Juvenia Kraków bardzo ambitnie i z zaangażowaniem podeszła do spotkania w Poznaniu. Grą świetnie kierował Konrad Jarosz, ale niestety braki na ławce rezerwowych oraz błędy w obronie sprawiły, że to Posnania świętowała w sobotę pewne utrzymanie w Ekstralidze, po zwycięstwie 33:5 (12:5).
Rugbiści spod Wawelu pojechali do stolicy Wielkopolski tylko z jednym rezerwowym i choć zagrała z pełnym zaangażowaniem nie zdołała zatrzymać dobrze dysponowanej wiosną Posnanii.
- Było bardzo ambitnie. Może nie idealnie pod względem taktycznym, ale kiedy zawodnicy realizowali, to co było powiedziane w szatni, sytuacja na boisku wyglądała bardzo dobrze. Procenty co prawda nie grają, ale trzeba zaznaczyć, że trzy czwarte meczu spędziliśmy na połowie rywala, a o przegranej zadecydowały głównie błędy indywidualne w obronie. To element, na którym wciąż musimy pracować, bo to w końcu podstawa dla każdego zwycięstwa. Rywale położyli dwa razy w końcówce spotkania, kiedy nasz młyn czuł już trudy meczu, a nie było dla niego zmienników - komentował po spotkaniu trener krakowian Janusz Wilk.
- Dziękuję całej drużynie za ambicję i za to co zaprezentowali w Poznaniu. Świetnie zespół poprowadził Konrad Jarosz, na którego rywale polowali przy każdej okazji. Zdarzały się spóźnione szarże, a także właśnie po faulu na Konradzie Posnania została ukarana żółtą kartką. Mimo to Konrad za każdym razem wstawał z ziemi, jakby nic się nie stało. Specjalne podziękowanie i wyróżnienie należy się również Maćkowi Bielawskiemu, którego jutro chyba nawet włosy będą boleć. Starszy z braci zagrał całe spotkanie na filarze i wytrzymał mimo przerwy w treningach. Właśnie takich ludzi potrzebujemy w drużynie, którzy chcą grać w rugby, a nie... - zawiesił głos szkoleniowiec Smoków.
- W ekipie, która pojechała do Poznania nie było gwiazd. Na boisku był spokój i równa gra. To wyraźnie miało wpływ na postawę. Widać, że kiedy potrafimy podejść do meczu jako drużyna, nie sędziować w trakcie gry i nie robić sobie nawzajem wyrzutów, tylko skoncentrować się na swoich zadaniach, możemy grać na dobrym poziomie i wygrywać - zakończył Janusz Wilk.

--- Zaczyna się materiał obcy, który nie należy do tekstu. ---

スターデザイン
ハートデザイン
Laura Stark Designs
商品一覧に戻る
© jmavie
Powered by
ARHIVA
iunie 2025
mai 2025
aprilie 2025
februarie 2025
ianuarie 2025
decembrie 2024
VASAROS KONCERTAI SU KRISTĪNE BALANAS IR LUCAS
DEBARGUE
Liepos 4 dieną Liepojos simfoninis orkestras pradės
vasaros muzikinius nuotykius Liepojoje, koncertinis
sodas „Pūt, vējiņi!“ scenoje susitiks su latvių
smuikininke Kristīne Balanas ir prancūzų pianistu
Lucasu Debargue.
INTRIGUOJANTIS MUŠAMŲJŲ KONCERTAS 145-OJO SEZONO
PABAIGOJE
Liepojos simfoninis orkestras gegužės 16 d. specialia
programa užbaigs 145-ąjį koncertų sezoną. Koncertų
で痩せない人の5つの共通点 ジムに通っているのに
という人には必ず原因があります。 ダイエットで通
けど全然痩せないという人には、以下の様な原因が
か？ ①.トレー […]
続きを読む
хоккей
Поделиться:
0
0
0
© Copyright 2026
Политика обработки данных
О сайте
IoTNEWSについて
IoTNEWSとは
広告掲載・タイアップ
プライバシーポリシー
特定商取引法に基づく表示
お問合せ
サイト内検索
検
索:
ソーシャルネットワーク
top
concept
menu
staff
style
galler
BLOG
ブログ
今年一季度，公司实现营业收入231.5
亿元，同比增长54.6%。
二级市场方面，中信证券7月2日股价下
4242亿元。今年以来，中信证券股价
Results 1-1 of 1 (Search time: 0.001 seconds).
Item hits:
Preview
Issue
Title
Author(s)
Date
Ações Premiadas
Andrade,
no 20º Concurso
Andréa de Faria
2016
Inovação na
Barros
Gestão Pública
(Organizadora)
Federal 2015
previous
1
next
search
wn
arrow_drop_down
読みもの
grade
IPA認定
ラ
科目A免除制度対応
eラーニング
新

Posnania Poznań - Juvenia Kraków 33:5 (12:5)
Posnania: Mateusz Adamski 23, Robert Bosiacki 5, Leszek Krysztofiak 5
Juvenia: Konrad Jarosz 5
Juvenia: Siemaszko, Głowacki, M. Bielawski, Krzypkowski, Tchorek, Ingarden, Szczepański, Stawiarski, Jarosz, Marcin Sokołowski, Sajdak (Soboliew), J. Bielawski, Maciej Sokołowski, Marcinek, Zawojski.